The article highlights the White House's efforts to engage with top AI companies and discuss concerns related to artificial intelligence. However, it's worth considering whether these meetings might serve as a double-edged sword, given the potential for the administration to manipulate the AI community for political gain. As the next election cycle approaches, there is a risk that the White House could use its influence to shape AI development in ways that benefit the incumbent administration.
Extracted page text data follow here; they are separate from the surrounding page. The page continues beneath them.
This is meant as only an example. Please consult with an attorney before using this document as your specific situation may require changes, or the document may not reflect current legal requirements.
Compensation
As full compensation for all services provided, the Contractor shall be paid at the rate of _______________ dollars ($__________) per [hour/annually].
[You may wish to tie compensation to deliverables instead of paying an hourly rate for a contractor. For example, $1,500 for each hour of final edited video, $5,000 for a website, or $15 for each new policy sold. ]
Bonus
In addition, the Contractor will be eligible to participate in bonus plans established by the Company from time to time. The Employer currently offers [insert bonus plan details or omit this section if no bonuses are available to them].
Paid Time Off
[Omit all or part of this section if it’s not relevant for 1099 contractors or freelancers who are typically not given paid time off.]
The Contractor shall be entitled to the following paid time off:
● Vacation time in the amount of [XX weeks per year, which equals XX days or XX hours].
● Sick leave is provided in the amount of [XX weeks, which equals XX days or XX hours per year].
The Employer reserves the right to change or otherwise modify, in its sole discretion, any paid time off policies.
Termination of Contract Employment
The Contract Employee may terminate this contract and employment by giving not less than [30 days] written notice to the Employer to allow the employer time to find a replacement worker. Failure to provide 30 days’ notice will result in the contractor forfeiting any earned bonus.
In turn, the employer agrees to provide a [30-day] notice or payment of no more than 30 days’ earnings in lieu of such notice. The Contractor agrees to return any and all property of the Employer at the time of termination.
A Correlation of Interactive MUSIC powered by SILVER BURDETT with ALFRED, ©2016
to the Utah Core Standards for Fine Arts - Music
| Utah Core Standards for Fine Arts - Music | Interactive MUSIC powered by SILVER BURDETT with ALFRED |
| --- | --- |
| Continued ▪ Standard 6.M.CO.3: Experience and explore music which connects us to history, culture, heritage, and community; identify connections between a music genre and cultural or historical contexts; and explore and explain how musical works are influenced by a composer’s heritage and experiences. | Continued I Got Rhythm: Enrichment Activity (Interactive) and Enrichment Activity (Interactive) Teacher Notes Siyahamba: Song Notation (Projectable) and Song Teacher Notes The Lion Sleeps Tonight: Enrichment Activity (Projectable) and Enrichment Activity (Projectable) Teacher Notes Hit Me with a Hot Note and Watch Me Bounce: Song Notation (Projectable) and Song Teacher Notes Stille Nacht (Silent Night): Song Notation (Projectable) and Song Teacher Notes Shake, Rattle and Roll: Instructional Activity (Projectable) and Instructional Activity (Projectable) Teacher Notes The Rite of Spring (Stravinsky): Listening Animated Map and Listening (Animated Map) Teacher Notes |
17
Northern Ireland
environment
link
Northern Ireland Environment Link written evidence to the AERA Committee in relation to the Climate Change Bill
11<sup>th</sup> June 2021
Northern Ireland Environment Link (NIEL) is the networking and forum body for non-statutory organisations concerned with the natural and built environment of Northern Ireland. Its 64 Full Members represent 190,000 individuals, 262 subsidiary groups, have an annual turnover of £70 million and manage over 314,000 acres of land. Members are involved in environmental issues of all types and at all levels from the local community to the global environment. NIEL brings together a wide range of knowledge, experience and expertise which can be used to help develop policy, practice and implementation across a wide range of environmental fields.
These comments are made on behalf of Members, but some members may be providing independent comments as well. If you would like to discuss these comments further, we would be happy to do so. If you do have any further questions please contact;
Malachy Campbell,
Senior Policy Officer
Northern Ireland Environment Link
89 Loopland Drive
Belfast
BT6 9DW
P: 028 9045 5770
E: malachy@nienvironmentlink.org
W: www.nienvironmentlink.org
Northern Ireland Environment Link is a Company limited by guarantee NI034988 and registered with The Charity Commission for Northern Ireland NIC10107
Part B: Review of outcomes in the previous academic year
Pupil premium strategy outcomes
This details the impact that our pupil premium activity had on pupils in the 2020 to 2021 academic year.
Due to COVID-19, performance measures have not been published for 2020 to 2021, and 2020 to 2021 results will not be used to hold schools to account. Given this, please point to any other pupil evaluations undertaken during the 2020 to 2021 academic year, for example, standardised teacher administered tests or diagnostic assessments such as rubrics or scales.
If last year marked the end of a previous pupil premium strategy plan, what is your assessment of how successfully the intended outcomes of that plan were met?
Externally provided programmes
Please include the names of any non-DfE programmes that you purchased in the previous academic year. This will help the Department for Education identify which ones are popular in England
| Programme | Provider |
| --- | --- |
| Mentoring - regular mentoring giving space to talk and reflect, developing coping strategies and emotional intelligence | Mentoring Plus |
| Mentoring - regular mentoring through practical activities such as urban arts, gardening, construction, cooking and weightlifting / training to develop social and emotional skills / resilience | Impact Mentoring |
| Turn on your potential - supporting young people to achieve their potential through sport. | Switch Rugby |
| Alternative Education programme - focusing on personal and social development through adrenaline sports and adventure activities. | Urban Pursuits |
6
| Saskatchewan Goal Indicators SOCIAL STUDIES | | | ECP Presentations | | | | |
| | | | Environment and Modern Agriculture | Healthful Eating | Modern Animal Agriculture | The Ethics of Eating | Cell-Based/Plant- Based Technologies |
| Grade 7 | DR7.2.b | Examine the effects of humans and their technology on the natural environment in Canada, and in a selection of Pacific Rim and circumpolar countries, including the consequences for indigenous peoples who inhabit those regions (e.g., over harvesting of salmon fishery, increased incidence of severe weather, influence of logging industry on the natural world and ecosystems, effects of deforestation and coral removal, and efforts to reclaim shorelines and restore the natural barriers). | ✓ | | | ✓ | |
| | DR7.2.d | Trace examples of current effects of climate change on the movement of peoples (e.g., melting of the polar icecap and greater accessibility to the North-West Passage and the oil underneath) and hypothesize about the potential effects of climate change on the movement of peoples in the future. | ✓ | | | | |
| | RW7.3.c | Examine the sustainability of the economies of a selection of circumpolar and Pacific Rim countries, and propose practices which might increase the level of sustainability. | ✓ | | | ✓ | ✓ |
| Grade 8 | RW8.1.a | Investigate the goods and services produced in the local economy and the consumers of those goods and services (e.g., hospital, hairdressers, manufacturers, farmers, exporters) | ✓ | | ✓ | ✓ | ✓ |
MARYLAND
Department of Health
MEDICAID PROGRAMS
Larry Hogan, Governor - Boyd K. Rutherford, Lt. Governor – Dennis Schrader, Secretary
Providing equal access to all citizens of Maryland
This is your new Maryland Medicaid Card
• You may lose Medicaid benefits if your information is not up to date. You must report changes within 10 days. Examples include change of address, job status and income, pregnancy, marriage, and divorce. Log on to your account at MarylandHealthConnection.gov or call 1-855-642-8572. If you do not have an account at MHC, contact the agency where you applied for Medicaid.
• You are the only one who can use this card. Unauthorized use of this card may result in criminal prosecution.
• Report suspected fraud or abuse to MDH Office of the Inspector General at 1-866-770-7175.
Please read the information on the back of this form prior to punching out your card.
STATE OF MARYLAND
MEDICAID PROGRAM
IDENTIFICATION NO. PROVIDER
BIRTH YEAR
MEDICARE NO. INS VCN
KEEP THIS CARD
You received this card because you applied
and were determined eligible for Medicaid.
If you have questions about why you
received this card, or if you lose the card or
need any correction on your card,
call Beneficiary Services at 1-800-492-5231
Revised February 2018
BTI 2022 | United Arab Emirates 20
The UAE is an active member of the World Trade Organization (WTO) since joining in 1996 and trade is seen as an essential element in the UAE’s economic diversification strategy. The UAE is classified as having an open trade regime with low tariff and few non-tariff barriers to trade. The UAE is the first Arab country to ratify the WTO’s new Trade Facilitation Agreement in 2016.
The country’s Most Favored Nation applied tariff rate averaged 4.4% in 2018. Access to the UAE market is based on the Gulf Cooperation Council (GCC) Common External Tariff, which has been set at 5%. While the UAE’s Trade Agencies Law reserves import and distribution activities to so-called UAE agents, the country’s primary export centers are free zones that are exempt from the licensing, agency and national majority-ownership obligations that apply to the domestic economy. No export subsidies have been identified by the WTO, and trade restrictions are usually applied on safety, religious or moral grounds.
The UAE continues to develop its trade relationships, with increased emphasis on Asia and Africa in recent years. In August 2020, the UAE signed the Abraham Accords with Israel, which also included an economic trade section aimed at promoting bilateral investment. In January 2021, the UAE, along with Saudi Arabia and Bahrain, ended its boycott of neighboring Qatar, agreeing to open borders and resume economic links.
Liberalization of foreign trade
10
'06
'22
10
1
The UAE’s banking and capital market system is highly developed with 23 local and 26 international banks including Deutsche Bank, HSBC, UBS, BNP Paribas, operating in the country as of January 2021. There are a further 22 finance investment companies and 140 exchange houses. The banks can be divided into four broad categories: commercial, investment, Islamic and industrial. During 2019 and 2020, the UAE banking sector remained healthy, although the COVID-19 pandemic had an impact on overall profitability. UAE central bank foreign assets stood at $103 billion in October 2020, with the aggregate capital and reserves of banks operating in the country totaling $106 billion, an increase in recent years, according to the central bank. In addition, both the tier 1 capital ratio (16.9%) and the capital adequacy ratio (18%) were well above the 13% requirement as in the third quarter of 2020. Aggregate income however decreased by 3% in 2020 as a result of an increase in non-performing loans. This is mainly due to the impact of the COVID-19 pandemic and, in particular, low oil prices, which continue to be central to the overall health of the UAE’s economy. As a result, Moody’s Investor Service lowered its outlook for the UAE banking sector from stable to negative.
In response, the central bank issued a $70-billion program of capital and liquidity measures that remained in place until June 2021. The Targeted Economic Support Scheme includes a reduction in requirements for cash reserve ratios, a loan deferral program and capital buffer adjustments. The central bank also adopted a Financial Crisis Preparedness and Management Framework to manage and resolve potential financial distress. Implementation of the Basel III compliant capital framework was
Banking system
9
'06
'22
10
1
For instance, the Biden administration's call for AI companies to ensure the safety of their products before releasing them to the public could be seen as a way to exert control over these influential technologies. While it is important to address the potential risks of AI, such as privacy violations, bias, and misinformation, it is crucial to ensure that the government's involvement does not lead to undue interference or censorship that could sway public opinion in favor of the ruling party.
Moreover, as AI technologies like ChatGPT gain more prominence and widespread adoption, the potential for misuse by political actors becomes increasingly concerning. The administration's interest in regulating AI systems may be well-intended, but there is a danger that such regulation could be used to manipulate the information landscape in a way that serves the interests of those in power.
In conclusion, while the White House's engagement with the AI community is a necessary step in addressing the challenges and concerns surrounding artificial intelligence, it is important to remain vigilant against the potential for political manipulation. The AI community must work together with government officials to strike a balance between addressing legitimate concerns and preserving the integrity and independence of AI development.
note: I did prod ChatGPT the direction of criticism from the prompt, but this is as is generated response. Well, I be damned.